Cancer : ateliers et prise en charge globale des bénéficiaires

Le premier souvenir de Laure Sibué au Centre Ressource Lyon est encore bien présent  dans son esprit: "ce premier cours, j'en suis ressortie reboostée. Elles ont une énergie communicative, une volontée de vivre extraordinaire. En repartant, j'avais des frissons!". Les ateliers escrime au Centre Ressource Lyon sont devenus un rendez-vous incontournable, pour les bénéficiaires comme pour le Maître d'armes. "On a plaisir à se retrouver chaque semaine, on a plaisir à partager, c'est un vrai bonheur."

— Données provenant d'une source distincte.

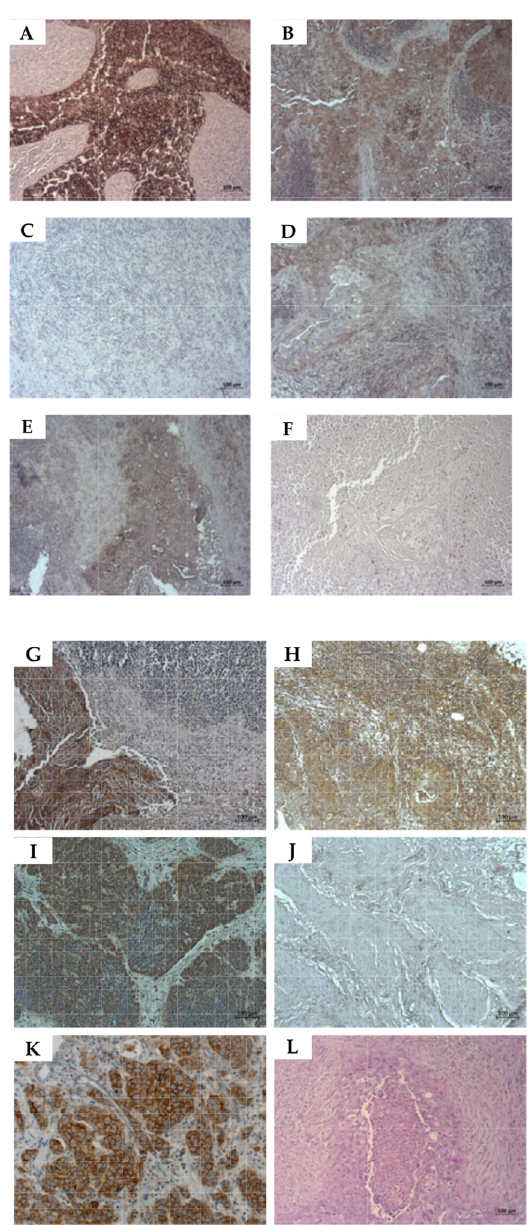
Figure 8. Expression of bladder cancer stem cell markers in tissue samples from bladder cancer patients. Paraffin sections were generated from metastases in lymph nodes ( A – F ) and from bladder tissue samples ( G – L ) of bladder cancer patients, and stained with antibodies AE1/AE3 ( A , G ), anti- vimentin ( B , H ), anti-CD24 ( C , I ), anti-CD44 ( D , J ), and anti CD276 antibodies ( E , K ), respectively. Omitting the primary antibodies served as controls ( F , L ). The samples were counterstained by HE. Expression of AE1/AE3, vimentin, and CD276 was recorded in both lymph node metastases and bladder cancer tissue sections. CD24 was not detected in any lymph node sample, but in bladder tissue. CD44 positive cells were seen in each lymph node sample investigated, while in the bladder cancer samples only a few cells were positive. Size bars indicate 100 µ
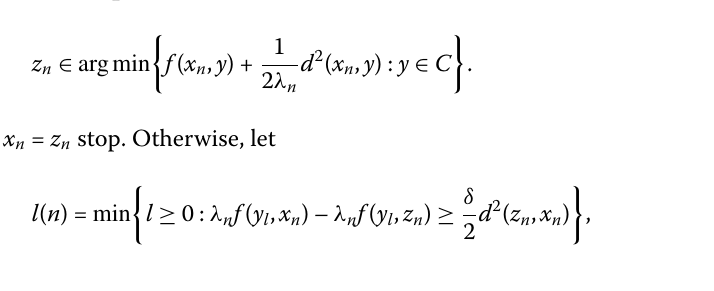
Algorithm 1.1 (Extragradient Algorithm with Linesearch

Le Centre Ressource Lyon est un centre de prise en charge "globale" des patients atteints de cancer, mais aussi de leurs proches. Les bénévoles proposent des ateliers de yoga, de réflexologie plantaire, de Qi Cong ou encore de la méditation. Des pratiques psycho-corporelles, ateliers nutrition ou encore des ateliers esthétiques pour travailler sur l'image de soi. La palette d'activités proposées étaient très large avant la crise sanitaire.

Mais en mars 2020, alors que le Centre Ressource Lyon gagnait peu à peu en notoriété, la crise covid et le premier confinement sont venus mettre un coup d'arrêt au travail des bénévoles. Un an après, les activités de groupe n'ont pas encore repris au Centre Ressource Lyon, à l'exception de l'escrime.